The rebuttal letter says that data centers that contain “miners” are no different from data centers owned and operated by Amazon, Apple, Google, Meta, and Microsoft. According to the letter, each is just a building in which electricity feeds the computer equipment to operate. computing workloads.

“Regulating what data centers allow their computers would be a massive change in U.S. policy,” the letter reads.

Kelles says the New York bill does not distinguish cryptocurrencies from other large energy consumers, it is just that “there are no other energy consumers who are buying power plants.”

“It’s not about the industry, it’s about the use of power plants,” he said.

But that of Castle Island Venture Do Nic Carter the case that New York now “regulates the contents of the data center” and effectively “banned a kind of computing.”

“They are directly controlling what constitutes a valid use of power,” Carter wrote in a tweet.

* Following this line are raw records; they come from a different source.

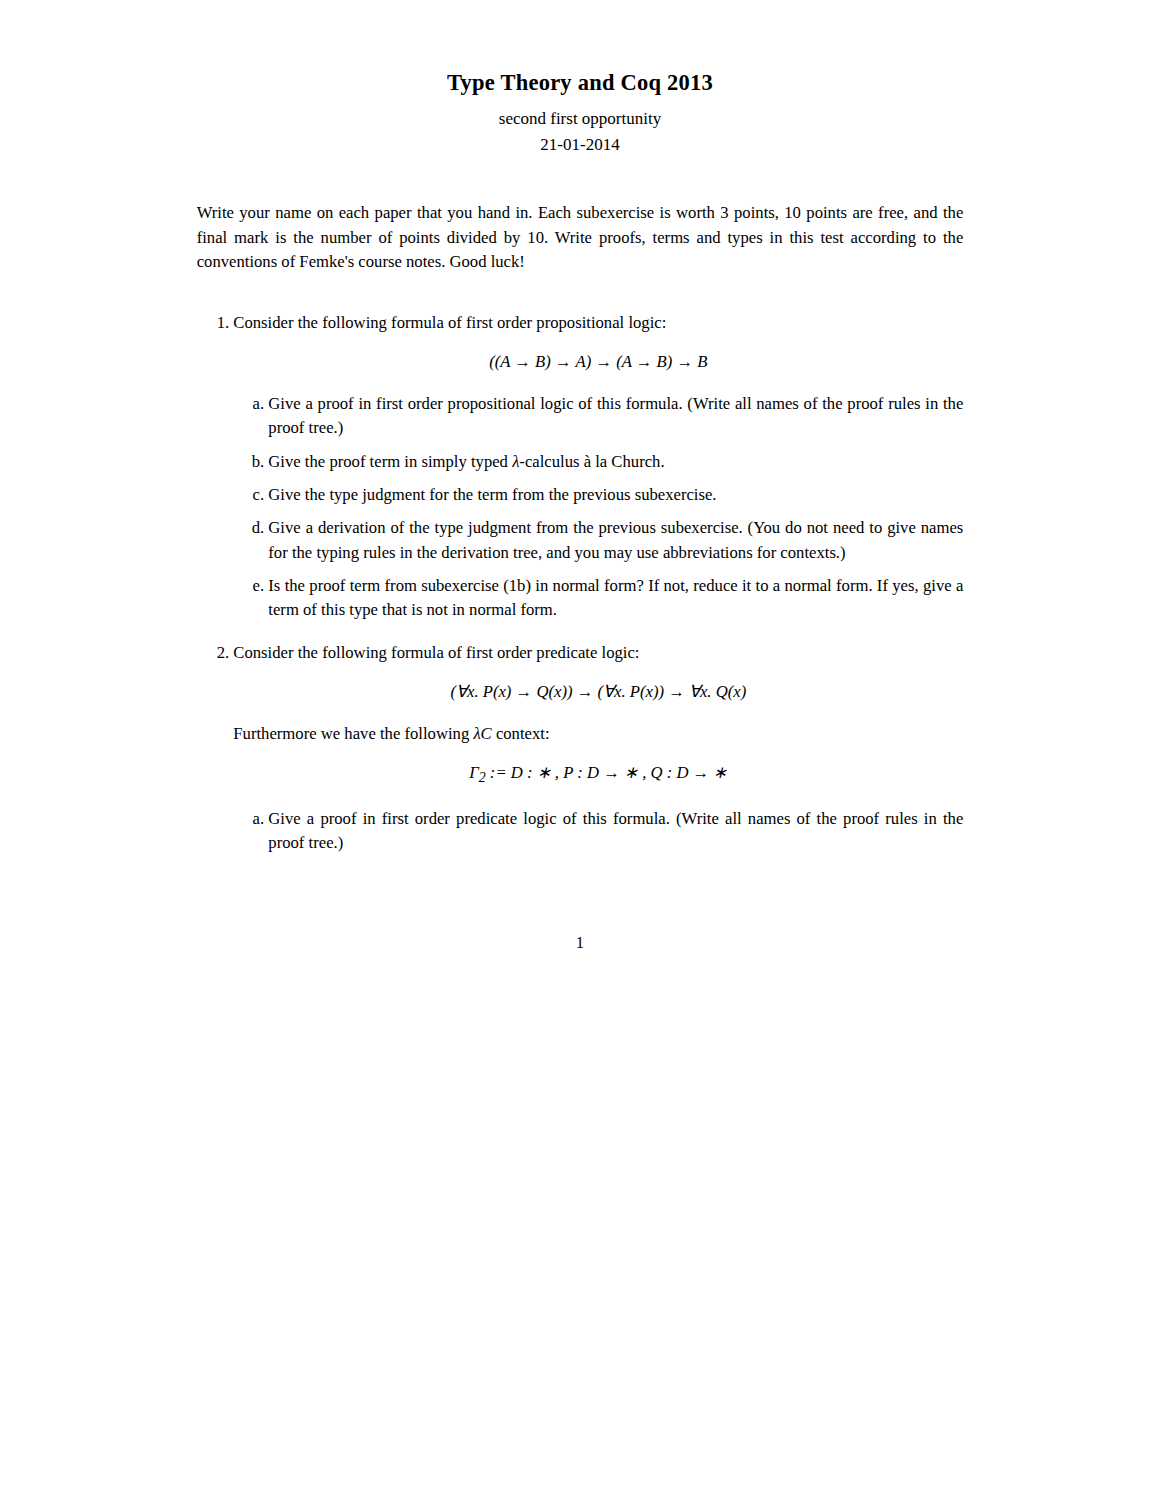Type Theory and Coq 2013
second first opportunity
21-01-2014
Write your name on each paper that you hand in. Each subexercise is worth 3 points, 10 points are free, and the final mark is the number of points divided by 10. Write proofs, terms and types in this test according to the conventions of Femke's course notes. Good luck!
Consider the following formula of first order propositional logic:
((A → B) → A) → (A → B) → B
Give a proof in first order propositional logic of this formula. (Write all names of the proof rules in the proof tree.)
Give the proof term in simply typed λ-calculus à la Church.
Give the type judgment for the term from the previous subexercise.
Give a derivation of the type judgment from the previous subexercise. (You do not need to give names for the typing rules in the derivation tree, and you may use abbreviations for contexts.)
Is the proof term from subexercise (1b) in normal form? If not, reduce it to a normal form. If yes, give a term of this type that is not in normal form.
Consider the following formula of first order predicate logic:
(∀x. P(x) → Q(x)) → (∀x. P(x)) → ∀x. Q(x)
Furthermore we have the following λC context:
Γ2 := D : ∗ , P : D → ∗ , Q : D → ∗
Give a proof in first order predicate logic of this formula. (Write all names of the proof rules in the proof tree.)
1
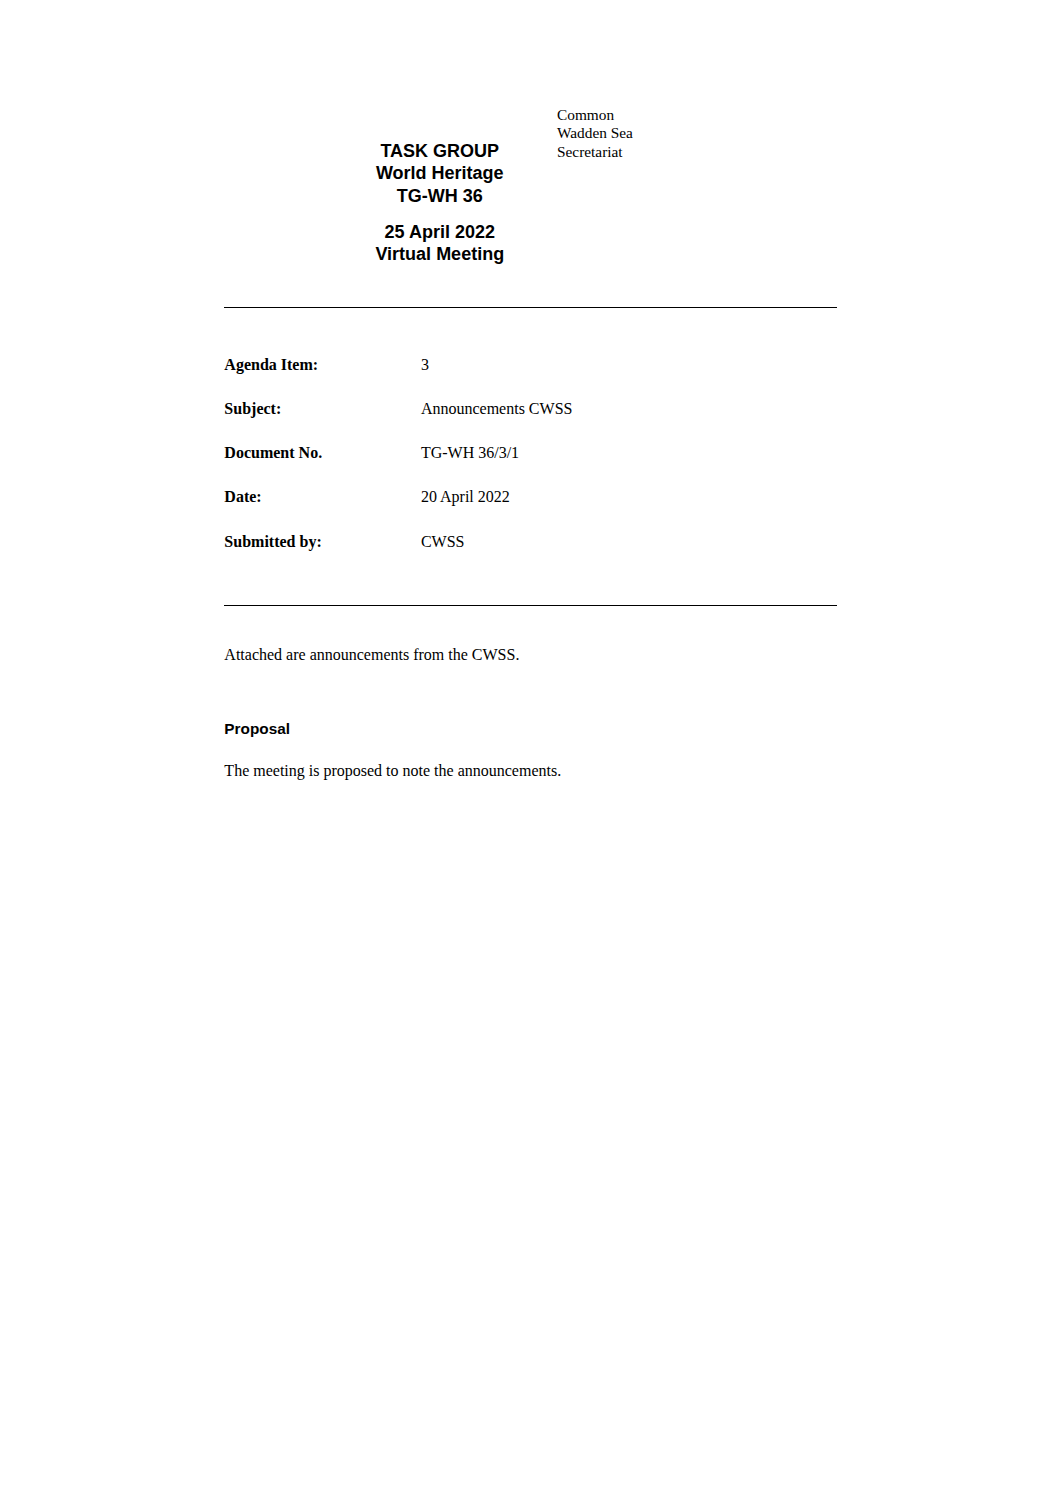TASK GROUP
World Heritage
TG-WH 36 25 April 2022
Virtual Meeting
Common
Wadden Sea
Secretariat
| Agenda Item: | 3 |
| Subject: | Announcements CWSS |
| Document No. | TG-WH 36/3/1 |
| Date: | 20 April 2022 |
| Submitted by: | CWSS |
Attached are announcements from the CWSS.
Proposal
The meeting is proposed to note the announcements.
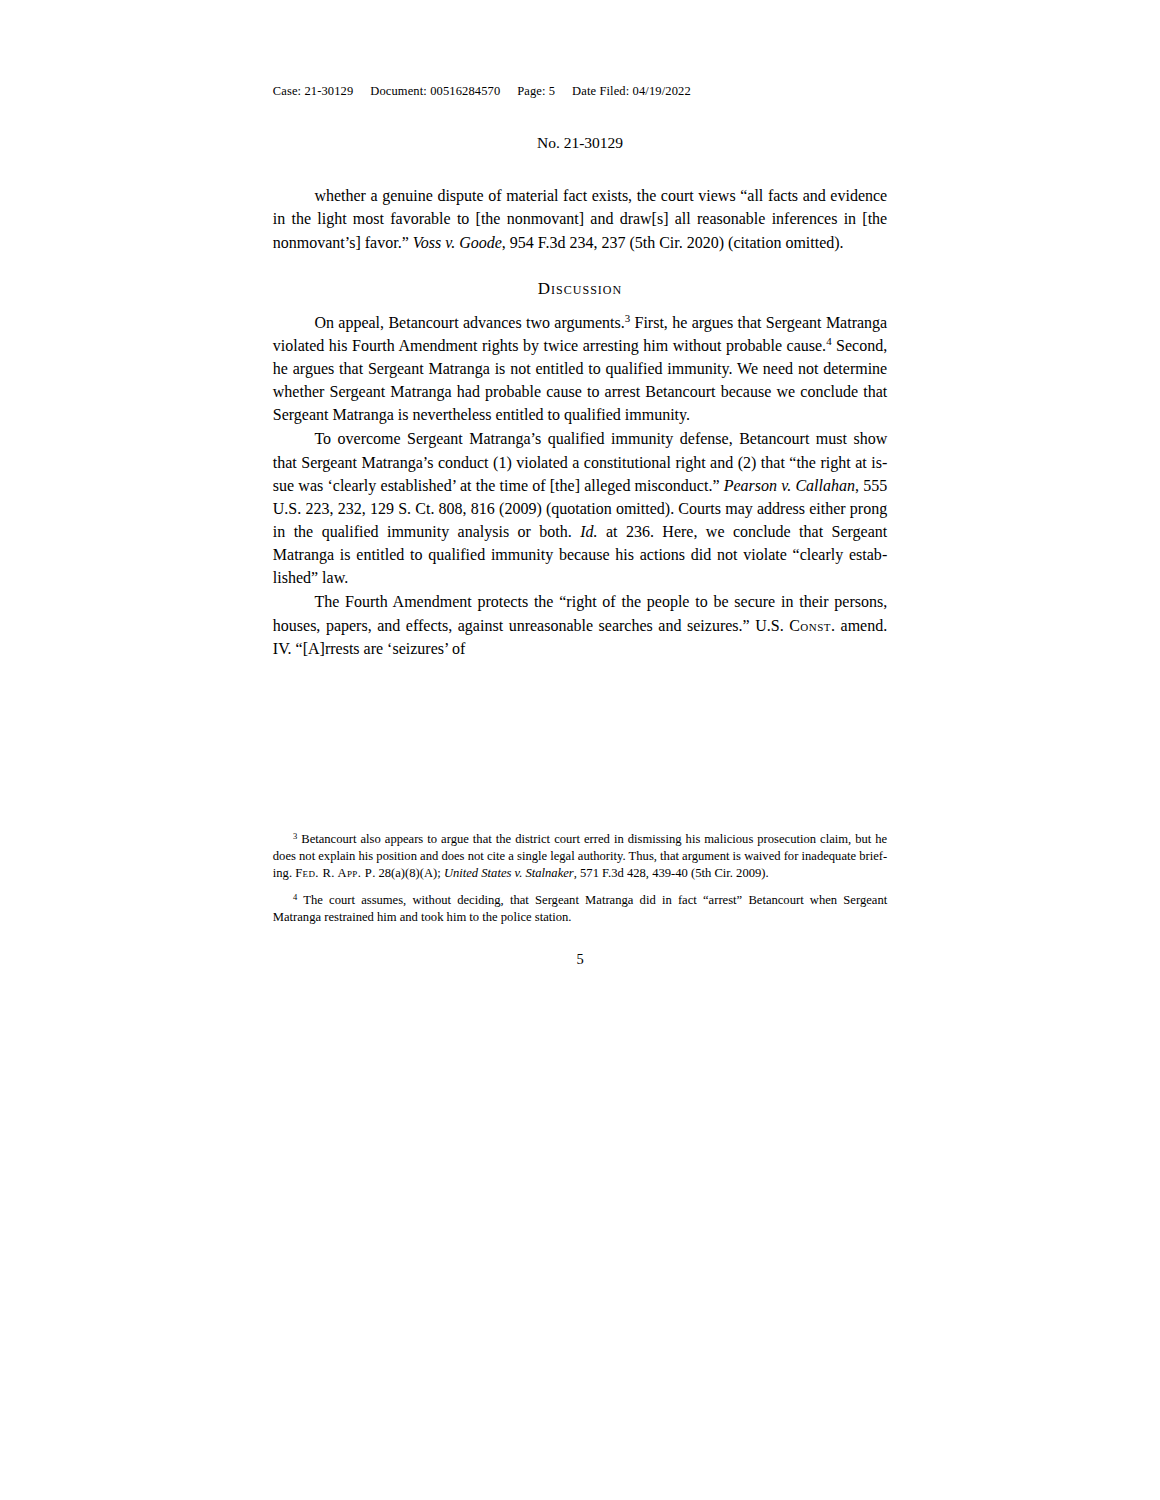Case: 21-30129 Document: 00516284570 Page: 5 Date Filed: 04/19/2022
No. 21-30129
whether a genuine dispute of material fact exists, the court views “all facts and evidence in the light most favorable to [the nonmovant] and draw[s] all reasonable inferences in [the nonmovant’s] favor.” Voss v. Goode, 954 F.3d 234, 237 (5th Cir. 2020) (citation omitted).
Discussion
On appeal, Betancourt advances two arguments.3 First, he argues that Sergeant Matranga violated his Fourth Amendment rights by twice arresting him without probable cause.4 Second, he argues that Sergeant Matranga is not entitled to qualified immunity. We need not determine whether Sergeant Matranga had probable cause to arrest Betancourt because we conclude that Sergeant Matranga is nevertheless entitled to qualified immunity.
To overcome Sergeant Matranga’s qualified immunity defense, Betancourt must show that Sergeant Matranga’s conduct (1) violated a constitutional right and (2) that “the right at issue was ‘clearly established’ at the time of [the] alleged misconduct.” Pearson v. Callahan, 555 U.S. 223, 232, 129 S. Ct. 808, 816 (2009) (quotation omitted). Courts may address either prong in the qualified immunity analysis or both. Id. at 236. Here, we conclude that Sergeant Matranga is entitled to qualified immunity because his actions did not violate “clearly established” law.
The Fourth Amendment protects the “right of the people to be secure in their persons, houses, papers, and effects, against unreasonable searches and seizures.” U.S. Const. amend. IV. “[A]rrests are ‘seizures’ of
3 Betancourt also appears to argue that the district court erred in dismissing his malicious prosecution claim, but he does not explain his position and does not cite a single legal authority. Thus, that argument is waived for inadequate briefing. Fed. R. App. P. 28(a)(8)(A); United States v. Stalnaker, 571 F.3d 428, 439-40 (5th Cir. 2009).
4 The court assumes, without deciding, that Sergeant Matranga did in fact “arrest” Betancourt when Sergeant Matranga restrained him and took him to the police station.
5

Political decisions without emotion

Kelles says the key here is to make sure the state doesn’t make decisions on an emotional or political basis. She says that’s why the second half of the bill, which obliges the state government to assess the impact of the industry, is the most important part.

“Our scientific and environmental experts will collect data on the impact of industry on our ability to meet our CLCPA goals,” he said, referring to the Climate Leadership and Community Protection Act. The CLCPA is “among the most ambitious climate laws in the world” and is demanding that New York reduce greenhouse gas emissions from the entire economy by 40% by 2030 and no less than 85% by 2050 (from of 1990).

Kelles says the two-year moratorium on the purchase of fossil fuel-based power plants in New York will give scientists and experts in the Department of Environmental Conservation the time they need to complete a complete and transparent environmental impact statement.

“The charge for them, as stated in the bill, is to assess the impact of the cryptocurrency mining industry on our ability to achieve our CLCPA goals,” Kelles continued.

It is unclear whether the investigation will also examine ways job test miners can help with network resilience and encourage the construction of renewable infrastructure.

Texas, for example, served as a case study on how bitcoin mines can help stabilize power grids by ensuring that demand is always equal to supply.

Bitcoin miners have also improved the economy of renewable energy. When these energy buyers are located with renewable energy, it creates a financial incentive for construction and improves the central economy of renewable energy production, which has been full of volatility.